→ **Page excerpt**
---*---
A preview report on Office 365 by independent analyst Directions on Microsoft has said the service will offer strong competition to Google Apps and other cloud providers, but that IT managers should be wary of lost functionality.
Steve Ballmer will be hosting a special event on 28 June which is almost certain to be the launch of Office 365, which will replace Microsoft's current Business Productivity Online Suite (BPOS) and add some improvements, notably single sign-on (SSO) capability.
Based on early trials, analyst Wes Miller said that the expected product is much more complete than first thought, offering updated versions of hosting services of Exchange, SharePoint and Lync, as well as Office Professional Plus and Office web apps online under a variety of pricing plans.
"We're pretty pleased with the technology," Miller said.
"It's user friendly and a compelling offering that will give people looking at Google Apps pause for thought. It'll be a little more expensive, but offers some significant improvements in terms of familiarity."
---*---
→ **Data section**
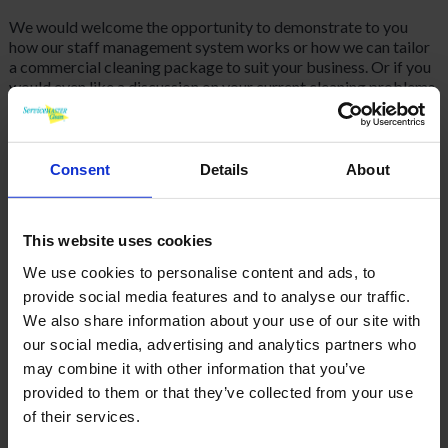
We would welcome the opportunity to demonstrate to you
how our staff management system works or how we can tailor
a commercial cleaning package to suit your business. Or if you
would even like a discussion on your current cleaning problems
and how ServiceMaster may be the solution then please
call
us
today on 01792 323238, Thank you.
Consent
Details
About
BACK
This website uses cookies
We use cookies to personalise content and ads, to
provide social media features and to analyse our traffic.
FAQ'S?
We also share information about your use of our site with
our social media, advertising and analytics partners who
DOWNLOAD EBROCHURE
may combine it with other information that you’ve
provided to them or that they’ve collected from your use
ARTICLES
of their services.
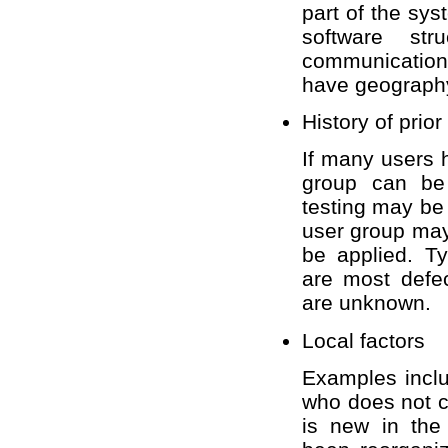
part of the sy
software st
communication
have geography
History of prior
If many users 
group can be 
testing may be
user group may
be applied. Ty
are most defe
are unknown.
Local factors
Examples inclu
who does not 
is new in the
---*---
→ **Task 1**
Retype the passage of the Office 365 article from "Based on early" to "of pricing plans.".
→ **Task 2**
Turn the rows from the line with "part of the sy" through the last line of the rows into a Markdown table with the columns Nr and Line, skipping blank lines.
The Office 365 article and the rows have no connection to each other.

→ **Task solution 1**
Based on early trials, analyst Wes Miller said that the expected product is much more complete than first thought, offering updated versions of hosting services of Exchange, SharePoint and Lync, as well as Office Professional Plus and Office web apps online under a variety of pricing plans.

→ **Task solution 2**
| Nr | Line |
|---|---|
| 1 | part of the sy |
| 2 | software st |
| 3 | communication |
| 4 | have geography |
| 5 | History of prior |
| 6 | If many users  |
| 7 | group can be  |
| 8 | testing may be |
| 9 | user group may |
| 10 | be applied. Ty |
| 11 | are most defe |
| 12 | are unknown. |
| 13 | Local factors |
| 14 | Examples inclu |
| 15 | who does not  |
| 16 | is new in the |